Texte fourni.
━━━━━━━━━━━━━━━━━━━━

La 'décivilisation' est passée par une privatisation de la République

Philippe Brindet - 27/05/2023

Macron, lors du précédent Conseil des Ministres a critiqué la "décivilisation". Comme j'ignore largement le contexte - par manque d'intérêt - je serais certainement hors propos en critiquant ou en abondant le sens de Macron. Ce que les journaux ont abondamment commenté, c'est que le "concept de décivilisation" comme il est dit "avec dégoût", serait une trouvaille de l'auteur Renaud Camus, déjà "inventeur de concept de grand remplacement". Vous imaginez alors ici les torrents d'insultes concernant le complotisme, l'extrême-droite, le fascisme, la haine, ...

━━━━━━━━━━━━━━━━━━━━

Données fournies.
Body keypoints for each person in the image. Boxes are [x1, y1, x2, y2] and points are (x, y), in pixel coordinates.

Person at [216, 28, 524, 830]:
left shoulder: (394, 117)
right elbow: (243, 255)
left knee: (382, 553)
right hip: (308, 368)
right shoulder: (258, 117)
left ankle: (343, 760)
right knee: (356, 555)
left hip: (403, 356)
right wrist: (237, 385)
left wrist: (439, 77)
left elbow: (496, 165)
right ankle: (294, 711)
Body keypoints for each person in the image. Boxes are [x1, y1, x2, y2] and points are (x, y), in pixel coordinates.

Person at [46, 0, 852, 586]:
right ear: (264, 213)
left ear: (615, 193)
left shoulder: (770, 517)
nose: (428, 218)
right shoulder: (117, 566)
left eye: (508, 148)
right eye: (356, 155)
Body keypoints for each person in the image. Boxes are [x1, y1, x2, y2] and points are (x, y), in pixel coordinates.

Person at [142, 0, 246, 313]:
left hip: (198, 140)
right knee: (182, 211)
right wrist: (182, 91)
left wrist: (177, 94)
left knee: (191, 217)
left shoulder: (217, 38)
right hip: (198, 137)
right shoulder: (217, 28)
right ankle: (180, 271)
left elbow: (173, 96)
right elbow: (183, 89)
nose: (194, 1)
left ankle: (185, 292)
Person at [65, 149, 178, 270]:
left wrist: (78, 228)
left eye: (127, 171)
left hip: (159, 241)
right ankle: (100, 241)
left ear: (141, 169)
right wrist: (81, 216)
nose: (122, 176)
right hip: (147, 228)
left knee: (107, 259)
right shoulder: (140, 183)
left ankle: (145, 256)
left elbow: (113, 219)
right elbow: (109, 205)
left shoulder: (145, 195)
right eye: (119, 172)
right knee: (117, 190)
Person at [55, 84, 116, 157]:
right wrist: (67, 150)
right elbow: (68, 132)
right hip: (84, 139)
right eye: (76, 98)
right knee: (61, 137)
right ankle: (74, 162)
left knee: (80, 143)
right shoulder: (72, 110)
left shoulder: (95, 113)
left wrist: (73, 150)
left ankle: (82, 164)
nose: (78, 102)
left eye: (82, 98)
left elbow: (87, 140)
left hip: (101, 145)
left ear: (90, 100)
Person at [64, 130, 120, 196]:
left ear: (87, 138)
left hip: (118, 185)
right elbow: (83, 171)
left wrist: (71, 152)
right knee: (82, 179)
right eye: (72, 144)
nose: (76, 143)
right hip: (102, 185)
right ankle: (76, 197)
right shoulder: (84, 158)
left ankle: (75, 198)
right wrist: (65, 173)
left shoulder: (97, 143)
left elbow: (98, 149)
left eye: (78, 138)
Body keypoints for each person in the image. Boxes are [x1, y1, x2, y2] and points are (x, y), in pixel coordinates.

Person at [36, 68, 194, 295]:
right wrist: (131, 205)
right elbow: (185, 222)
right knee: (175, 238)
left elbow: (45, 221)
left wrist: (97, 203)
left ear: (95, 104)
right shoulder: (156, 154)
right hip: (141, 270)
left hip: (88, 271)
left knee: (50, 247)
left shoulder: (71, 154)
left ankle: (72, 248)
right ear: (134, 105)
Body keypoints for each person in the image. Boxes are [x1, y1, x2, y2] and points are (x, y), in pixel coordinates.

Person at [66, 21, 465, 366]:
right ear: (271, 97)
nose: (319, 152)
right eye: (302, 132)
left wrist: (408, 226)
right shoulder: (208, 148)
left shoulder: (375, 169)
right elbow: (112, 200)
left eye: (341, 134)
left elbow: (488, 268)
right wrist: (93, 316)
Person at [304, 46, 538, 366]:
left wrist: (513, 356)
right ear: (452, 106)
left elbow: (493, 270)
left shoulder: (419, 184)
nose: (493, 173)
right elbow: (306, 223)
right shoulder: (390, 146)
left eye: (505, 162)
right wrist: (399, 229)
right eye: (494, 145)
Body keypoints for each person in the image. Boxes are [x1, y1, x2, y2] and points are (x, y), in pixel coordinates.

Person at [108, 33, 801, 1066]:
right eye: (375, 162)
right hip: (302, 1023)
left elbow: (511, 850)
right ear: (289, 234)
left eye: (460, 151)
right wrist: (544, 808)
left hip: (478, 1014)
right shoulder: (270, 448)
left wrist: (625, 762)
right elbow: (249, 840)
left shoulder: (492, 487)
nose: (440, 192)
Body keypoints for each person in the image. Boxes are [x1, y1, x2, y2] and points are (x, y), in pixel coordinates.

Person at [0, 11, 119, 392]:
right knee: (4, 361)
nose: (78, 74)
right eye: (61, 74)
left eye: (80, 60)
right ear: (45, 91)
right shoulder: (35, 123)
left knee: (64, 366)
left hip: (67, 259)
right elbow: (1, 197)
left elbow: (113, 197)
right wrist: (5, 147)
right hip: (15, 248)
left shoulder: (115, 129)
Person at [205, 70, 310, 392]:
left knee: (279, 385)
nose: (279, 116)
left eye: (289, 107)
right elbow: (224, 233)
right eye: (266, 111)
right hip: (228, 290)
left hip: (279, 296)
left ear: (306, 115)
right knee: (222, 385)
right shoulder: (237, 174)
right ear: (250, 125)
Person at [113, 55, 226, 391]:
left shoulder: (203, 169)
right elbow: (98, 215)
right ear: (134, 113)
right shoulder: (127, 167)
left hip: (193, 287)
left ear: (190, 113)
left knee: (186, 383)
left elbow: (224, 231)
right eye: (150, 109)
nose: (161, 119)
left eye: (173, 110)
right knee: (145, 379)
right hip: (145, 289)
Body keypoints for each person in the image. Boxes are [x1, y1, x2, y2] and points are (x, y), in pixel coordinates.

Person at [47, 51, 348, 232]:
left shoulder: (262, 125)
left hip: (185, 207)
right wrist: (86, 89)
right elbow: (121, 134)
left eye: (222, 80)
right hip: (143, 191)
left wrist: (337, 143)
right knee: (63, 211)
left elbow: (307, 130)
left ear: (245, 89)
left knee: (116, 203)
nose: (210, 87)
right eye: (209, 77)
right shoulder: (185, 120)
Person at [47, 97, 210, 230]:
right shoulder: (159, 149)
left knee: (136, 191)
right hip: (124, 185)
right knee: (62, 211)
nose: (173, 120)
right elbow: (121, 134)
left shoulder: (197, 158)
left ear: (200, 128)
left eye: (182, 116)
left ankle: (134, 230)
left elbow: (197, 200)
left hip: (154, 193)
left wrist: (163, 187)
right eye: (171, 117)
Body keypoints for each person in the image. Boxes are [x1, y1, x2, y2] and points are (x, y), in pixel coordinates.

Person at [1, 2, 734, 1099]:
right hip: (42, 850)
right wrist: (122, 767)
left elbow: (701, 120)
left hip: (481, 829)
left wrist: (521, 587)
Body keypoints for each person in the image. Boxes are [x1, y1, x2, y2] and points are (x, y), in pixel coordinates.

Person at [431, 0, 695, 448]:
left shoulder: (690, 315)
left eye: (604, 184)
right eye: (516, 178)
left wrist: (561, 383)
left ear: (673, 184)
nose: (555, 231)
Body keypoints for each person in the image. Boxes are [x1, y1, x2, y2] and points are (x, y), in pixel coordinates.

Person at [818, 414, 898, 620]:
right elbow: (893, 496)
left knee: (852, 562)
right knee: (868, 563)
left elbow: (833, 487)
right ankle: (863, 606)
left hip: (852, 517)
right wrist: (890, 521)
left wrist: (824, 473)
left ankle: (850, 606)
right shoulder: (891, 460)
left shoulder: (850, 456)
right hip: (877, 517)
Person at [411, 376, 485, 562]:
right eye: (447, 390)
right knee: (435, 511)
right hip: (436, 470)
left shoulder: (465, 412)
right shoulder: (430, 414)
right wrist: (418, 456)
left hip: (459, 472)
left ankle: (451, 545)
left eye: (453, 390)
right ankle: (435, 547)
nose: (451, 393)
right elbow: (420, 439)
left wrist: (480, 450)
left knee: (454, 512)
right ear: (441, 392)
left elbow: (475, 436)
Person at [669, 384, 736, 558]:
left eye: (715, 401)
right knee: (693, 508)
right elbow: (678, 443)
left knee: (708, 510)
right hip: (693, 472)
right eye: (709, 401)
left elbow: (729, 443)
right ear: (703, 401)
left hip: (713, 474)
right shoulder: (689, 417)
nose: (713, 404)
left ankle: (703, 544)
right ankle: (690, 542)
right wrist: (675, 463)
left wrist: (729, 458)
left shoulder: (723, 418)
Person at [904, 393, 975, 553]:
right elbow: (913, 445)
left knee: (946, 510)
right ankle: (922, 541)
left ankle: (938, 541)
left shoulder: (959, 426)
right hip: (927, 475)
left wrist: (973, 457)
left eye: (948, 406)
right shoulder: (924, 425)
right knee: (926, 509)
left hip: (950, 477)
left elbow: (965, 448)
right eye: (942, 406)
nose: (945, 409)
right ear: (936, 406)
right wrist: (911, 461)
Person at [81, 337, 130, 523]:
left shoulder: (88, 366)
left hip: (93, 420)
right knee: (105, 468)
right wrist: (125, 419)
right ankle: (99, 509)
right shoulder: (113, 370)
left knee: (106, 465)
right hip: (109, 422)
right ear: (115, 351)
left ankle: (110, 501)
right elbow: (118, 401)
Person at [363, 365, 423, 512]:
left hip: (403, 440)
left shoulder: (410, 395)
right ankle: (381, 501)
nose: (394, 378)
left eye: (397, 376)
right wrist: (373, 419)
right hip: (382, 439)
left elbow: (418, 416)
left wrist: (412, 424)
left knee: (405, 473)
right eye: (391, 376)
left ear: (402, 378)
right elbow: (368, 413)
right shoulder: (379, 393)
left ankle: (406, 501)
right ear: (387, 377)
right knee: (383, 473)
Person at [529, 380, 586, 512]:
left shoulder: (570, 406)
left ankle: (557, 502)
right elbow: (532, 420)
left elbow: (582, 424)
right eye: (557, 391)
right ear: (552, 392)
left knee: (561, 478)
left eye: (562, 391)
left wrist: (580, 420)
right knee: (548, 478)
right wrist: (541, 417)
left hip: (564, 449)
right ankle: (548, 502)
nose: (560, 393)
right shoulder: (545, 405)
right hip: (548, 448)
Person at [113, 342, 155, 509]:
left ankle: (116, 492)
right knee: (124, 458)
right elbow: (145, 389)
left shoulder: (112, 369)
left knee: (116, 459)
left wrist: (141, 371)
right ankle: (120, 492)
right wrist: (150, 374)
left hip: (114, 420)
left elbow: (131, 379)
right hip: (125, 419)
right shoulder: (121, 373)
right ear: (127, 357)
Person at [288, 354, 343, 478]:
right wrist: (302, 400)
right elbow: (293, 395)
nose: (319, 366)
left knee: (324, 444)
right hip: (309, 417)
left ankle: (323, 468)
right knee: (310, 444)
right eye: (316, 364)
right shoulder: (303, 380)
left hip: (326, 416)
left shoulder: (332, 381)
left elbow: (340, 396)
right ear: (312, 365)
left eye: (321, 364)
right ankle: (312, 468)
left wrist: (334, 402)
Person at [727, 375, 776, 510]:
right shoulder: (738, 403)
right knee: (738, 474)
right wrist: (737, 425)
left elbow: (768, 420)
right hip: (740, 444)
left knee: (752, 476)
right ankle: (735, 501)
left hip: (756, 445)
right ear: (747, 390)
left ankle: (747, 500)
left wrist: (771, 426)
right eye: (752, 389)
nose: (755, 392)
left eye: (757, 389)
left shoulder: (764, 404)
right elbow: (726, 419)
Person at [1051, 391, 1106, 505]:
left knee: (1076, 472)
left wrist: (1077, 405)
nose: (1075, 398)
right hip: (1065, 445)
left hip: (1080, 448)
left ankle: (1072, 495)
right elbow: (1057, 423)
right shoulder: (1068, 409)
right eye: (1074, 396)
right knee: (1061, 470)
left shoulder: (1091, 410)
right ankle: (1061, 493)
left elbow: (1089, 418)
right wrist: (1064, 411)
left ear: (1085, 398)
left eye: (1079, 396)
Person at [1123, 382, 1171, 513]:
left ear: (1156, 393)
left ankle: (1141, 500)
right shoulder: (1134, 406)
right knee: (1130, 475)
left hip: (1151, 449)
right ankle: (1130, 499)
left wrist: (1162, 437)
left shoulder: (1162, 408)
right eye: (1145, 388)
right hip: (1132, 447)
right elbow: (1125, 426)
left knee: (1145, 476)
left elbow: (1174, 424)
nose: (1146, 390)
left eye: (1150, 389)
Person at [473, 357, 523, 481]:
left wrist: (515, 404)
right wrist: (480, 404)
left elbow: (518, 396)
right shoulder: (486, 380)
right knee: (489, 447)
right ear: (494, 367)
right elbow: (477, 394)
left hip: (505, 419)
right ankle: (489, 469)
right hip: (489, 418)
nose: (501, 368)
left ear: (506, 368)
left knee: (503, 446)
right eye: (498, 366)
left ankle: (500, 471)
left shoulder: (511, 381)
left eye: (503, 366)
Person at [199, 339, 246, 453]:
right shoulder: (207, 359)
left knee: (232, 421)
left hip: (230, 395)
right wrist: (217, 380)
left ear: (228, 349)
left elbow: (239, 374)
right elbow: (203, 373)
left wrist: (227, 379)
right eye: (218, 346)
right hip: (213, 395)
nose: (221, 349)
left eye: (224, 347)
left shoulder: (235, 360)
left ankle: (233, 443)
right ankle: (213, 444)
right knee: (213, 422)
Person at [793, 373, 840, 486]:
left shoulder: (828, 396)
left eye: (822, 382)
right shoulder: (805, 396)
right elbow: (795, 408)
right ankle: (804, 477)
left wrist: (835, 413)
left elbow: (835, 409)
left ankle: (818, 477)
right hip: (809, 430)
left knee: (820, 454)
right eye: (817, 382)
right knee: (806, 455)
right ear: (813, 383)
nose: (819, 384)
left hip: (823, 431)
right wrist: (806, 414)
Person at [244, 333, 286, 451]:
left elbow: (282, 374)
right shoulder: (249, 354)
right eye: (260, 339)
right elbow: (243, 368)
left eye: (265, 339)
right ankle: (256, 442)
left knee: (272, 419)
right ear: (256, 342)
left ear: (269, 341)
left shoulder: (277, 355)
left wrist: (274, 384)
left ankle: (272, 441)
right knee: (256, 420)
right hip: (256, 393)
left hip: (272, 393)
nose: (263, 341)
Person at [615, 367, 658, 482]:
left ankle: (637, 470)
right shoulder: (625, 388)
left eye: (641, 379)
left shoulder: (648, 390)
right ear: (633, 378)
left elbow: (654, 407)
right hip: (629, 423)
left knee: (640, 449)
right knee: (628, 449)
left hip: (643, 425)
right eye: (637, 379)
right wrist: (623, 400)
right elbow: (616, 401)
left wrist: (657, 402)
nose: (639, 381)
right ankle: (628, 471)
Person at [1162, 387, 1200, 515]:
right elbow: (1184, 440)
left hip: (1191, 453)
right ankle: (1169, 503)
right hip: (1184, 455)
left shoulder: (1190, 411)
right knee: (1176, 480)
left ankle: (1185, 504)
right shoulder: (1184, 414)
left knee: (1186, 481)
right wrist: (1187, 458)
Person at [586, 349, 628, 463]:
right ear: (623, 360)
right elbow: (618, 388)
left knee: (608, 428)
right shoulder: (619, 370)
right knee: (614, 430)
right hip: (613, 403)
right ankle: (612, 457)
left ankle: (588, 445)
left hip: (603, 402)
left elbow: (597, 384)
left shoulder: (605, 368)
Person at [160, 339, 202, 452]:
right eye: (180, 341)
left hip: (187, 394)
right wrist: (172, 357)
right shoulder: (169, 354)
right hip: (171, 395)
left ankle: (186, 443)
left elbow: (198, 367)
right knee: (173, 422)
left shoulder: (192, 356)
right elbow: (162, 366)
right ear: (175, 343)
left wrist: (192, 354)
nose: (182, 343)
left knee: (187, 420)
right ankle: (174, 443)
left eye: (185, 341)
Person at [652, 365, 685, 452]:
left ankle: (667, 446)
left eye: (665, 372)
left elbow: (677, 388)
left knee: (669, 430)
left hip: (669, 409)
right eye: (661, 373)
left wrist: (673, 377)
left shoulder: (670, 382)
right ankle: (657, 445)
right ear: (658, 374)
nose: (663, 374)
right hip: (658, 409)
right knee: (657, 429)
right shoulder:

━━━━━━━━━━━━━━━━━━━━

Tâche à réaliser.
Recopiez mot pour mot l'intégralité du texte fourni. Les entrées n'ont aucun rôle ici.

Zone de réponse.
La 'décivilisation' est passée par une privatisation de la République

Philippe Brindet - 27/05/2023

Macron, lors du précédent Conseil des Ministres a critiqué la "décivilisation". Comme j'ignore largement le contexte - par manque d'intérêt - je serais certainement hors propos en critiquant ou en abondant le sens de Macron. Ce que les journaux ont abondamment commenté, c'est que le "concept de décivilisation" comme il est dit "avec dégoût", serait une trouvaille de l'auteur Renaud Camus, déjà "inventeur de concept de grand remplacement". Vous imaginez alors ici les torrents d'insultes concernant le complotisme, l'extrême-droite, le fascisme, la haine, ...